Pieces of interplanetary dust and rock continuously impact Earth. While most are harmless and burn up in the upper atmosphere, some survive the entry and explode 10 to 20 kilometres above ground what can have devastating effects. For example, in 2013, a previously undetected asteroid, which was relatively small at 18 metres across, entered Earth’s atmosphere and blew up over Chelyabinsk, Russia. The explosion injured more than 1600 people from shivering windows and caused approximately 30 million US dollars in damage. Astronomers estimate that there are about 25,000 near-Earth asteroids larger than 140 metres in diameter –  potentially a considerable hazard.

NASA’s Double Asteroid Redirection Test (DART) is the first mission to attempt to deflect an asteroid. The DART spacecraft, which is the size of a vending machine and essentially consists of solar arrays and two propulsion systems, was constructed by the Johns Hopkins University Applied Physics Laboratory (APL).

DART's target is the binary asteroid system Didymos, which consists of a larger asteroid named Didymos (with a diameter of 780 metres) and a smaller orbiting moonlet asteroid named Dimorphos (160 metres). The DART spacecraft will impact Dimorphos at a velocity of more than six kilometres per second (or almost 22,000 kilometres per hour). Asteroids, like planets, orbit the Sun, most of them in stable orbits between the planets Mars and Jupiter. They only become dangerous when their orbits cross Earth’s path. The key to avoiding an impact is the ability to predict mutual approaches and then slightly change the asteroid’s orbital path causing it to arrive sooner or later than Earth at its orbit intersection.
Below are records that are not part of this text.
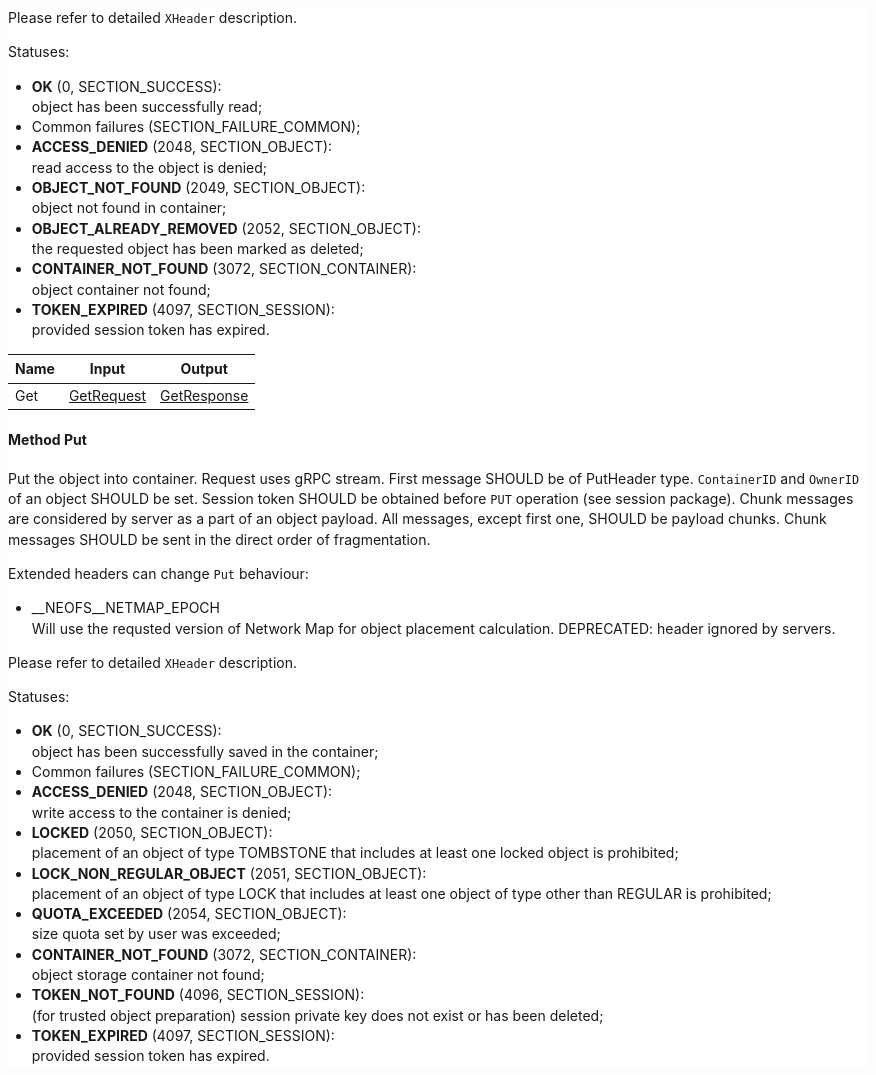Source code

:Please refer to detailed `XHeader` description.

Statuses:
- **OK** (0, SECTION_SUCCESS): \
  object has been successfully read;
- Common failures (SECTION_FAILURE_COMMON);
- **ACCESS_DENIED** (2048, SECTION_OBJECT): \
  read access to the object is denied;
- **OBJECT_NOT_FOUND** (2049, SECTION_OBJECT): \
  object not found in container;
- **OBJECT_ALREADY_REMOVED** (2052, SECTION_OBJECT): \
  the requested object has been marked as deleted;
- **CONTAINER_NOT_FOUND** (3072, SECTION_CONTAINER): \
  object container not found;
- **TOKEN_EXPIRED** (4097, SECTION_SESSION): \
  provided session token has expired.

| Name | Input | Output |
| ---- | ----- | ------ |
| Get | [GetRequest](#neo.fs.v2.object.GetRequest) | [GetResponse](#neo.fs.v2.object.GetResponse) |
#### Method Put

Put the object into container. Request uses gRPC stream. First message
SHOULD be of PutHeader type. `ContainerID` and `OwnerID` of an object
SHOULD be set. Session token SHOULD be obtained before `PUT` operation (see
session package). Chunk messages are considered by server as a part of an
object payload. All messages, except first one, SHOULD be payload chunks.
Chunk messages SHOULD be sent in the direct order of fragmentation.

Extended headers can change `Put` behaviour:
* __NEOFS__NETMAP_EPOCH \
  Will use the requsted version of Network Map for object placement
  calculation. DEPRECATED: header ignored by servers.

Please refer to detailed `XHeader` description.

Statuses:
- **OK** (0, SECTION_SUCCESS): \
  object has been successfully saved in the container;
- Common failures (SECTION_FAILURE_COMMON);
- **ACCESS_DENIED** (2048, SECTION_OBJECT): \
  write access to the container is denied;
- **LOCKED** (2050, SECTION_OBJECT): \
  placement of an object of type TOMBSTONE that includes at least one locked
  object is prohibited;
- **LOCK_NON_REGULAR_OBJECT** (2051, SECTION_OBJECT): \
  placement of an object of type LOCK that includes at least one object of
  type other than REGULAR is prohibited;
- **QUOTA_EXCEEDED** (2054, SECTION_OBJECT): \
  size quota set by user was exceeded;
- **CONTAINER_NOT_FOUND** (3072, SECTION_CONTAINER): \
  object storage container not found;
- **TOKEN_NOT_FOUND** (4096, SECTION_SESSION): \
  (for trusted object preparation) session private key does not exist or has
been deleted;
- **TOKEN_EXPIRED** (4097, SECTION_SESSION): \
  provided session token has expired.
The implementation of such a mission requires extensive modelling and simulation of the kinetic impact, which is being carried out by the Museum für Naturkunde Berlin, among other institutions. Prof. Dr Kai Wünnemann heads the ‘Impact Modelling’ working group there, working together with international colleagues, and explains: “Although precise telescope observations of the asteroid system before and after the impact can be used to measure the extent to which Dimorphos was deflected by the impact, more precise results and, in particular, a detailed observation of the generated impact crater and the determination of the properties of the asteroid and its moon will only follow as part of of ESA’s Hera mission, which will be launched in 2024.”

The German Aerospace Center (Deutsches Zentrum für Luft- und Raumfahrt; DLR) Institute of Planetary Research, also based in Berlin, is scientifically involved in the DART mission. Dr Jean-Baptiste Vincent is a member of the ‘Proximity Working Group’, which is studying the morphology of Didymos and Dimorphos and creating a shape model of both asteroids. Dr Vincent and DLR, alongside several international colleagues, are also responsible for, among other things, the imaging plan for the camera and data analysis for the European Space Agency’s follow-up mission Hera. Hera will launch in 2024 and, like DART, fly to Didymos and Dimorphos to study the effects of the collision between DART and Dimorphos.

DART is scheduled to launch on 24 November 2021 and impact Dimorphos between 26 September and 1 October 2022. Although Didymos will be approximately 11 million kilometres from Earth when this happens, telescopes around the world will be able to detect and determine the change in its orbital path.